Could you continue the satirical piece below on meals after a UK/US trade deal, picking up from where it stops?

Source extract
══════════
WHEN the UK/US trade deal happens and those pesky food standards are lowered we’ll be able to make all sorts of monstrous meals. Here are some suggestions.
Roast beef with antibiotics
A massive joint of dirt-cheap beef makes Sunday lunch perfect, doesn’t it? Unfortunately you’ll have ingested so many hormones, steroids and antibiotics you’ll turn into the Hulk and punch a hole in gran’s dining room wall because she didn’t pass the salt quickly enough.
Chemical chicken Kiev
A delicious parcel of chicken arrives on your plate, having been chemically washed to remove the filth it spent its miserable life living in. There’s nothing guaranteed to make you enjoy a meal more than desperately trying not to think about salmonella and chicken excrement.
Noodles with rat hair
US food producers have a ‘Defects Level Handbook’ which sets out the maximum number of foreign bodies that can be found in food before it’s put on the shelf. At 11 rodent hairs for every 25g, you can expect some deliciously furry dinners.
══════════
Extracted information
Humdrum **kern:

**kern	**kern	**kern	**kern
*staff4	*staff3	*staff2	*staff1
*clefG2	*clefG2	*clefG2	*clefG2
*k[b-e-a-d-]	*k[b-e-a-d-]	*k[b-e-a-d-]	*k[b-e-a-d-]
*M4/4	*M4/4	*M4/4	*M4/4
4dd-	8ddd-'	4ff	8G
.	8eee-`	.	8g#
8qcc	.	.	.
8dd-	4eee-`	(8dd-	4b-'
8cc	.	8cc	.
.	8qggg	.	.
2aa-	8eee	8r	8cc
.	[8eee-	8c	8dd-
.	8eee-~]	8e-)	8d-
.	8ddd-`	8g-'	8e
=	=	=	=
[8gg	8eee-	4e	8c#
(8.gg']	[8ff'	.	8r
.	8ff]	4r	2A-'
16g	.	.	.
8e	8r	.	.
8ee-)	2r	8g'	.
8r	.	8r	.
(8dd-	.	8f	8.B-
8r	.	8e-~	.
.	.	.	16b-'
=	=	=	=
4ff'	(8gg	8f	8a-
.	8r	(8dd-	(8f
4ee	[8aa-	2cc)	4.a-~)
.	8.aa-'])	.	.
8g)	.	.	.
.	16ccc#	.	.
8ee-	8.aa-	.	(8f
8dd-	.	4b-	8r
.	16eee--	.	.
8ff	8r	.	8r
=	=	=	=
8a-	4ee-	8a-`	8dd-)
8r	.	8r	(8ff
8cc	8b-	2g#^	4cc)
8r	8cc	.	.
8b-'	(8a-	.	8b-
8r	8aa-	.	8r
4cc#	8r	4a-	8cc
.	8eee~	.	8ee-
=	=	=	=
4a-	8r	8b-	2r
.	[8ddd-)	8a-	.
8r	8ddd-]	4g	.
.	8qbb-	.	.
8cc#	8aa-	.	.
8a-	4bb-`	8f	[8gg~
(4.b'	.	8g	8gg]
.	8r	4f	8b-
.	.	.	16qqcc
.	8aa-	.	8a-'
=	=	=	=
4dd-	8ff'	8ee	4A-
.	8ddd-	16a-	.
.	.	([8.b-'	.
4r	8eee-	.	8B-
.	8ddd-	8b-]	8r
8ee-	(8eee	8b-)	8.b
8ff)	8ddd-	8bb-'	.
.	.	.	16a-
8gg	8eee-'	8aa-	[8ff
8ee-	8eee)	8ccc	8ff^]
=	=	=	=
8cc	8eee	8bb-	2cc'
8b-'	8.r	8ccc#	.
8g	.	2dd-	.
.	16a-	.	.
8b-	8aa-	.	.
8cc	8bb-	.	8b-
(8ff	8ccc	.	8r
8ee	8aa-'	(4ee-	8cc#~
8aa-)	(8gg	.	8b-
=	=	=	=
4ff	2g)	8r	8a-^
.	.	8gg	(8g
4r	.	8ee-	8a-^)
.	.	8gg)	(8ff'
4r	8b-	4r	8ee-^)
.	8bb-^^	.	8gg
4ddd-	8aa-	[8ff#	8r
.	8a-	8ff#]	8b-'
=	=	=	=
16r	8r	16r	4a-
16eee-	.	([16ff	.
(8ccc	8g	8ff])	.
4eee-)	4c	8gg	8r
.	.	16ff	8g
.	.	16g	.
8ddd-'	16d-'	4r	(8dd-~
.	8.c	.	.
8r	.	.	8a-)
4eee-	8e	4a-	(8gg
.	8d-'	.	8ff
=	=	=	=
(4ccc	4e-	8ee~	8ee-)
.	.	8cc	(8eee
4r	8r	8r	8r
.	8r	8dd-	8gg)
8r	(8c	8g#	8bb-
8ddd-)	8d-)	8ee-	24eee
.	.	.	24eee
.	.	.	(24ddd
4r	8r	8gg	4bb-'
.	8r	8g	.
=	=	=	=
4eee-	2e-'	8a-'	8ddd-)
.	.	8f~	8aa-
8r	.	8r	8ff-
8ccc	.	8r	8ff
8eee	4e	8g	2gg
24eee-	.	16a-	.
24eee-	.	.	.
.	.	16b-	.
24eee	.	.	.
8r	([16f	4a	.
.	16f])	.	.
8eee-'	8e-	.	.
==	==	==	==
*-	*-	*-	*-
══════════
Result of the exercise
Baby food with toxic metals
A test of US food standards found that 95 per cent of baby food contained toxic metals, and they play fast and loose with sugar and E-numbers too. Forget the wholesome goodness of Deliciously Ella because the next generation of babies will grow up to be a cross between the Honey Monster and Robocop.
Oklahoma Stilton cheese
Anyone who has had the misfortune to have eaten Velveeta will know some American ‘cheese’ is actually just a scary lump of orange protein with no taste. The US says protected food names discriminates against making pleasant things to eat, so expect some super-bland foodstuffs claiming to be Stilton on the shelves soon.